BanditTracker: Have You Seen This Bank Robber?

A Web site helps FBI and local law enforcement nab bank robbers.

ByABC News
March 25, 2010, 6:08 PM

March 26, 2010— -- The "Scarecrow Bandits," so named for their plaid shirts and floppy straw hats, were a crafty crew.

The seven-man group pulled off 21 bank robberies across North Texas in the span of about a year, according to the FBI. For a time, there was a $90,000 bounty over their heads, among the highest rewards for crimes of that kind.

The elusive robbers were finally caught in June 2008. How? With help from a public tip prompted by one crime-busting Web site.

Launched in 2007, BanditTracker.com displays images of armed robbers pulled from security cameras, as well as descriptions of the suspects. The site lets law enforcement officers across a given region pool information and then easily share it with the public.

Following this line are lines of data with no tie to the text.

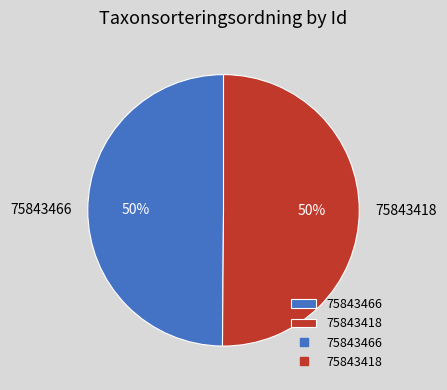

To the nearest percent, what is the average slice percentage?

50%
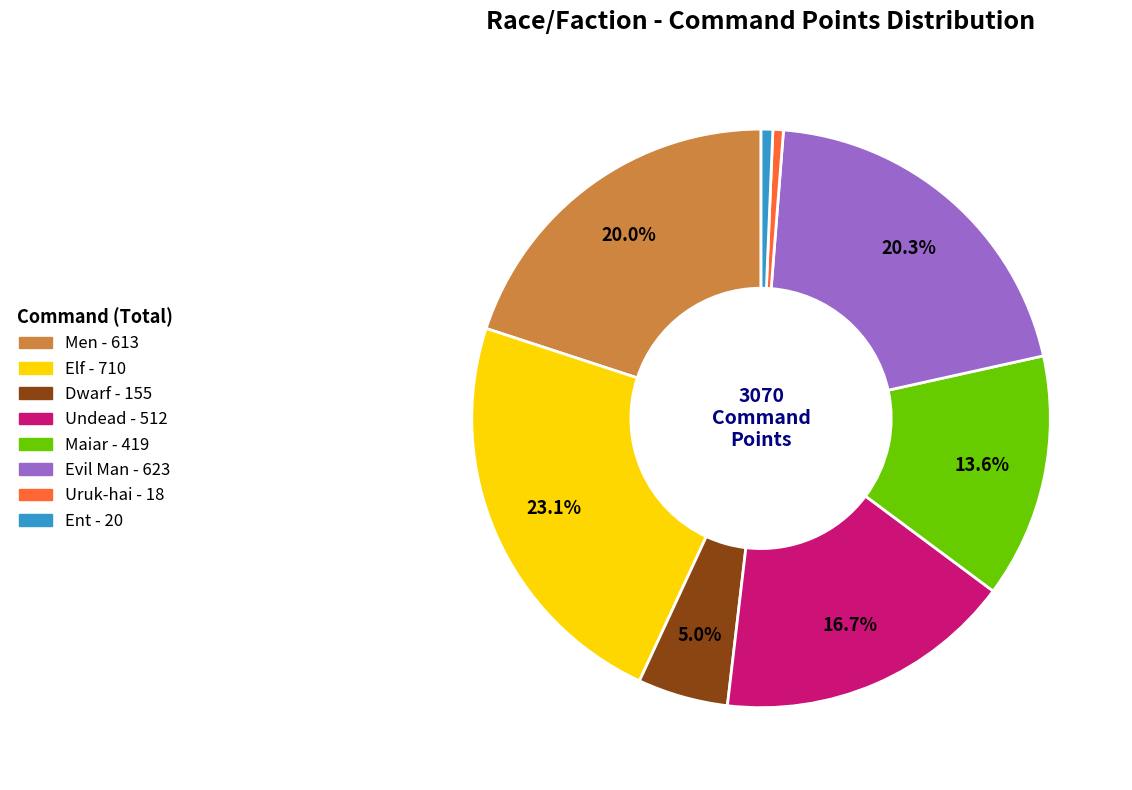

Which slice is the largest?

Elf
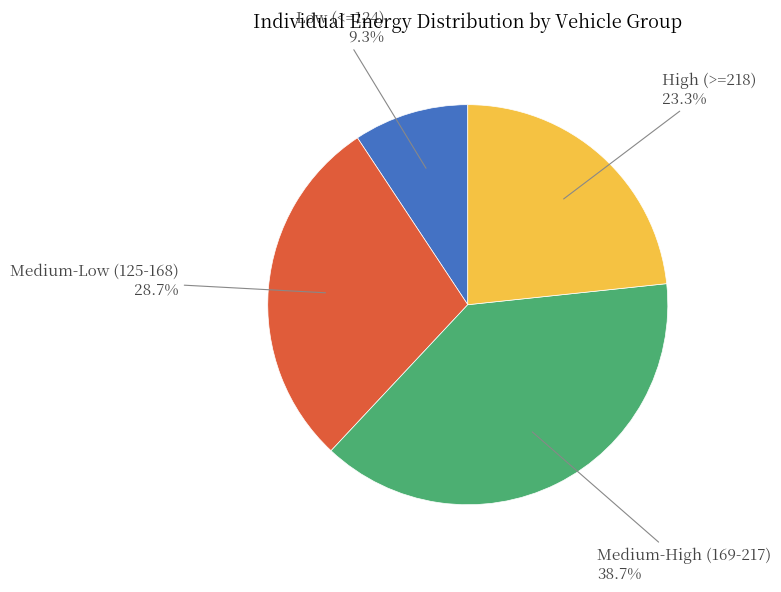

Rank the categories by value from lowest to highest.

Low (<=124), High (>=218), Medium-Low (125-168), Medium-High (169-217)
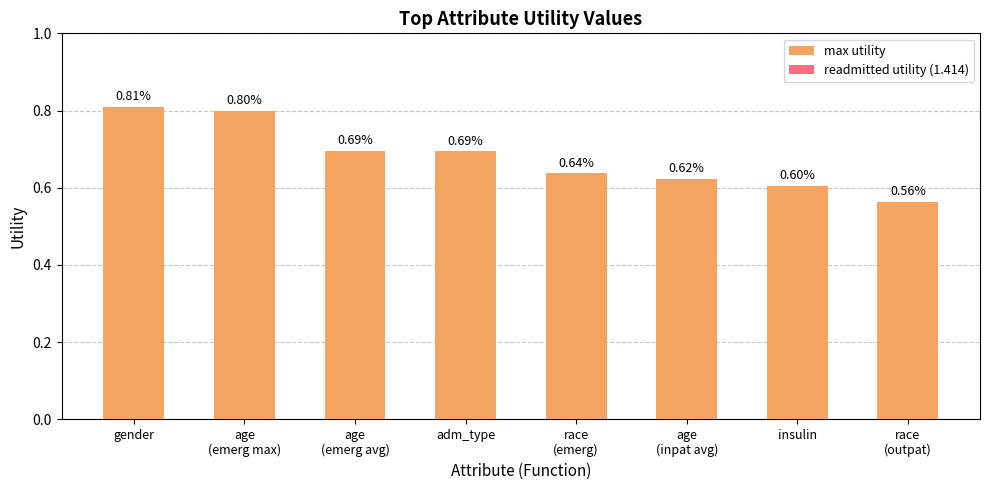

At which category does the chart reach its peak across all series?

gender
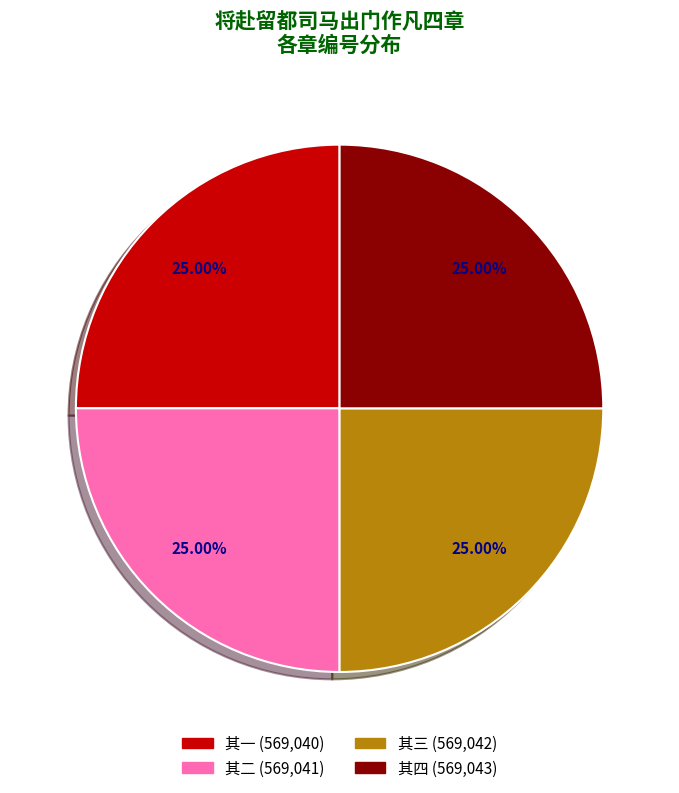

Is there a majority slice in this chart?

No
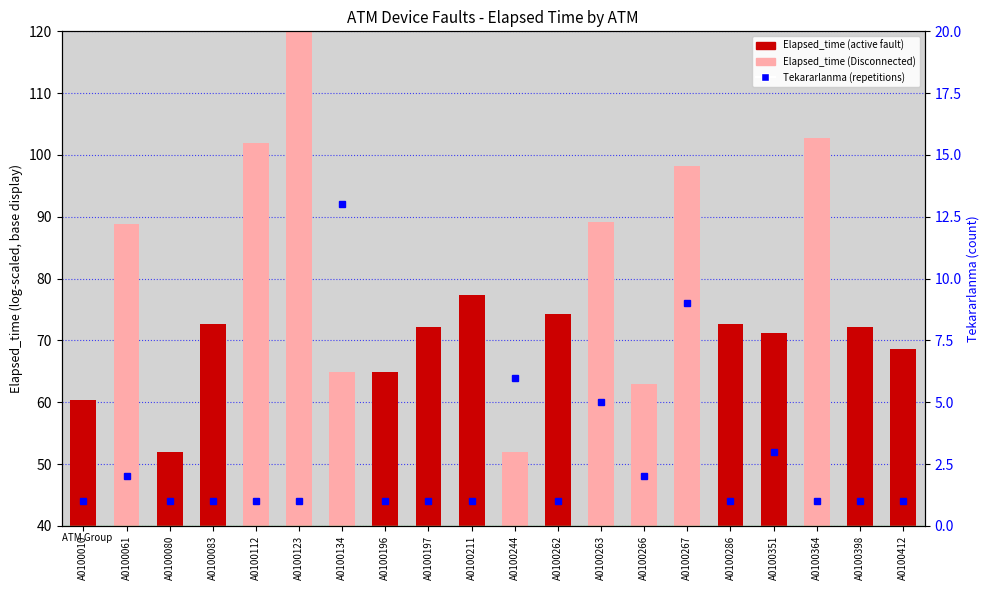

List the series in order of their peak value, highest first.

Elapsed_time (log-scaled), Tekararlanma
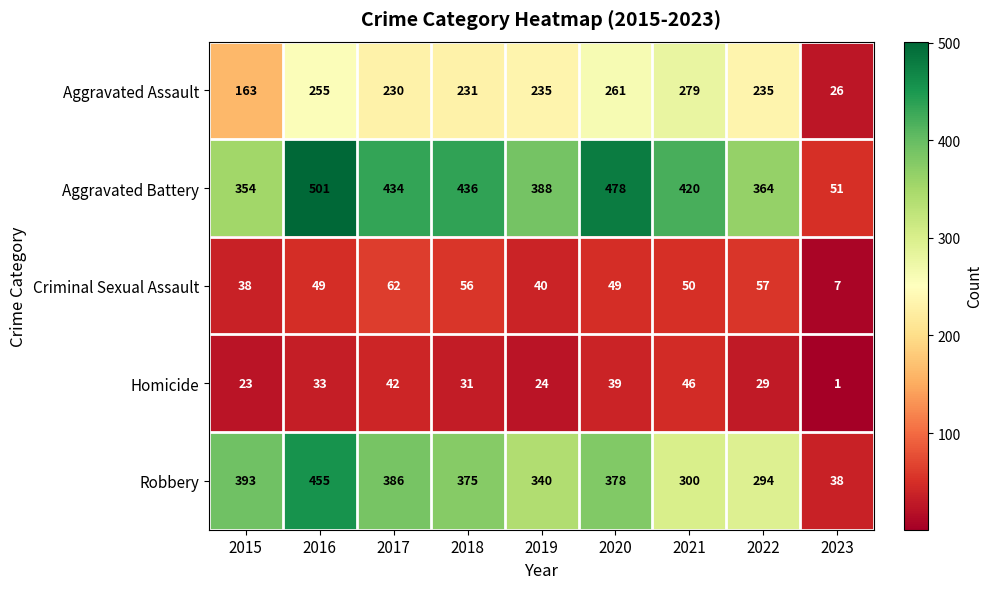

Which series has the largest total across all categories?

Aggravated Battery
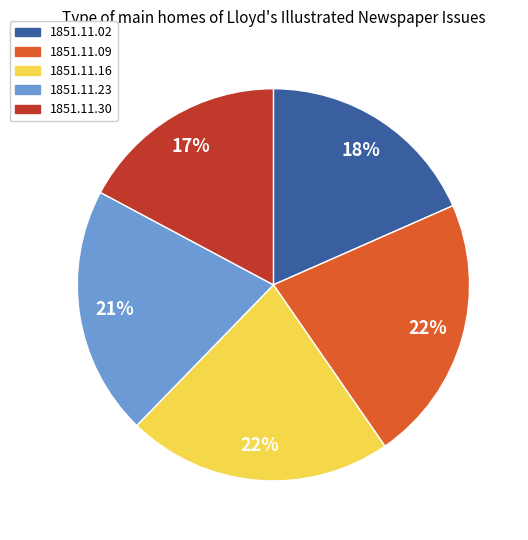

Which slice is the smallest?

1851.11.30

The original site was designed for Texas by the FBI, the North Texas Crime Commission and Electronic Tracking Systems (ETS), a Carrollton, Texas-based location and tracking security organization. Since then, similar sites have spread to Chicago and St. Louis and for states like Arkansas and Indiana.

BanditTracker Northeast, for the New York and New Jersey area, launched this week.

"It has been a phenomenal tool for us," Special Agent John Wetherington, the Dallas FBI's bank robbery coordinator, said at a law enforcement event about the service. "The Dallas team has seen a great, great response from this Web site."

While the FBI posts similar information on its Web site, it's often posted in an ad hoc and incomplete manner, said Jim Margolin, an agent and spokesman for the FBI in New York.

BanditTracker makes it easy for officers from all levels of law enforcement to immediately share information with each other and members of the public who might be able to spot suspects in their neighborhoods and local businesses, he said.

Margolin also said that while officers are assigned to geographic regions, robbers often commit crimes across several different areas.

"Robbers don't necessarily adhere to those boundaries, so it made sense to combine information from all four [FBI field offices]," he said.